What penalties was the Bank adding to the original mortgage payments? We do not know. Was he to be pursued for the residual debts? We do not know. What was the cost of rehousing to the State and could it have been used to keep him in his house with the State taking an equity in the house in lieu of payments? We do not know but, based on what I saw, it is unlikely he had access to financial expertise. It is unlikely that he had a professional negotiate on his behalf with the lender and it is unlikely that he had access to legal representation but chose not to have it in court.

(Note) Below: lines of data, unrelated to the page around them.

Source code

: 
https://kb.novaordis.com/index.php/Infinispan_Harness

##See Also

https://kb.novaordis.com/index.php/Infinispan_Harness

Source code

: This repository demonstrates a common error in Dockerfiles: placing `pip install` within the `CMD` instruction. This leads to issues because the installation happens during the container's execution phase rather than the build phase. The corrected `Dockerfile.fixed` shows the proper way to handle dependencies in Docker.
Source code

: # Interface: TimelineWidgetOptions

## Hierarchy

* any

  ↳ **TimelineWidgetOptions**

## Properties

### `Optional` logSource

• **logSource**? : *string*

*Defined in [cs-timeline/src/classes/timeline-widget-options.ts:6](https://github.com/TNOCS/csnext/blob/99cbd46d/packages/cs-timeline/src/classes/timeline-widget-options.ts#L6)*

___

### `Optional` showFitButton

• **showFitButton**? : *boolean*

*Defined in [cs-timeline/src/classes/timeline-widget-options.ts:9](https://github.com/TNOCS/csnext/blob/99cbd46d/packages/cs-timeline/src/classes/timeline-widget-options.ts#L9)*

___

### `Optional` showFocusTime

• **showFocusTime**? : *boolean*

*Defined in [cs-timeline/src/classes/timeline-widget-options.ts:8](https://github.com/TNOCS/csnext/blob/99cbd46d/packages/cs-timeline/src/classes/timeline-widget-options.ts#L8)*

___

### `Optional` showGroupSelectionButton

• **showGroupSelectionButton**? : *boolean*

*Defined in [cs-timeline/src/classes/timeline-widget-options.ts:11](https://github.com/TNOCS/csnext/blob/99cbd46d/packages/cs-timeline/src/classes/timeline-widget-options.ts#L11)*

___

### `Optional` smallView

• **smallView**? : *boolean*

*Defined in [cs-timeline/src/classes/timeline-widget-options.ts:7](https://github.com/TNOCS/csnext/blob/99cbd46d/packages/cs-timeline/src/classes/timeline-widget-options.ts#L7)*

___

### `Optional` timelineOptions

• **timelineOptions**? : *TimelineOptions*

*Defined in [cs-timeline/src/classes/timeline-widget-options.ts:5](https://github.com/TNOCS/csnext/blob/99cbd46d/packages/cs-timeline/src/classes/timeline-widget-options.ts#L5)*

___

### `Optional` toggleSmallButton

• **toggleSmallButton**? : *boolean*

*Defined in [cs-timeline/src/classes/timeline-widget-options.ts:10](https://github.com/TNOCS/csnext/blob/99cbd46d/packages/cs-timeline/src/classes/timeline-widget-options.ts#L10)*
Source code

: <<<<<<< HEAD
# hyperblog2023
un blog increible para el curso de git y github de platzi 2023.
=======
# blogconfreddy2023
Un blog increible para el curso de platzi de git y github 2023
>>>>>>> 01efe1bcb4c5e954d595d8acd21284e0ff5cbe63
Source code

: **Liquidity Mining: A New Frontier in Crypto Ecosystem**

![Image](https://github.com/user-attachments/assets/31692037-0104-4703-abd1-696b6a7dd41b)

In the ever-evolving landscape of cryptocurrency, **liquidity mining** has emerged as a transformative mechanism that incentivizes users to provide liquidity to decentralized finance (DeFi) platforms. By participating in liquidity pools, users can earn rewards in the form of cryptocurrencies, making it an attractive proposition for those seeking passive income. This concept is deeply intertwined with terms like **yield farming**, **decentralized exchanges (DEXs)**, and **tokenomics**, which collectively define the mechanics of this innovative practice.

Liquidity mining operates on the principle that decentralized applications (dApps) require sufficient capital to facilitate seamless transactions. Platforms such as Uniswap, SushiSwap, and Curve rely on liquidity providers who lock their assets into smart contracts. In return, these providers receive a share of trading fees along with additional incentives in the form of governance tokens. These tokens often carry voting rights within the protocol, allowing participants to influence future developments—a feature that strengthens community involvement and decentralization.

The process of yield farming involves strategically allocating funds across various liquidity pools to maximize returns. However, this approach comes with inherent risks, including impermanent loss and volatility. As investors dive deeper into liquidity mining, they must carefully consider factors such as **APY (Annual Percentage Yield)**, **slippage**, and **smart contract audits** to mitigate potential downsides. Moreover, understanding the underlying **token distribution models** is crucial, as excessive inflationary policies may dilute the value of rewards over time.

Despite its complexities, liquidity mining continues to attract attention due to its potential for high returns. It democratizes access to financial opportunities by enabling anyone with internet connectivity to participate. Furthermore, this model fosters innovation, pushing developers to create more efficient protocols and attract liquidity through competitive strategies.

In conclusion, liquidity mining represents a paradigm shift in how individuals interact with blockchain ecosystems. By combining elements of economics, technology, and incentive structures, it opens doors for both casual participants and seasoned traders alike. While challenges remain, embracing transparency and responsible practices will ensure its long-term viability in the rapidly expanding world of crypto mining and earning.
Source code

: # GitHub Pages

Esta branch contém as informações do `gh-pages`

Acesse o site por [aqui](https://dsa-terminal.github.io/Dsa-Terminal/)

The motion before the House addresses the concerns raised by the finance committee. It addresses the failures seen in repossessions occurring around the country. If this motion is voted through the Dáil this evening and implemented, it will change the case outlined above. The man in question, when falling into arrears, will have access to financial and insolvency expertise. Every possible solution to keep him in his home, including the option of a functioning mortgage-to-rent system, will be pursued. The solutions would be defined as sustainable from his perspective and not just the lender's perspective. The solutions will be available regardless of who is his lender. The insolvency option will be real and available. If court proceedings commence, he will have legal representation in court. If the lender refuses to accept a workable solution, a formal opinion can be provided to the registrar or judge to that effect and the registrar or judge can then refuse to grant possession. If, having explored every option, there is still no viable solution other than to sell his home this will have been spotted early in the process to avoid the build-up of arrears and maximise the residual money left over to find another home.
The changes called for by the finance committee have not been implemented. I have tabled this motion to give the Dáil the opportunity to debate those changes, and others, and to consider adding its voice to the voice of the finance committee. The changes called for would immediately and substantially improve the situation currently faced by hundreds of thousands of men, women and children living in homes that are in mortgage arrears. They have waited far too long for this crisis to be resolved. There is no need for them to wait any longer. All that is needed is for the Dáil to vote through this motion tonight.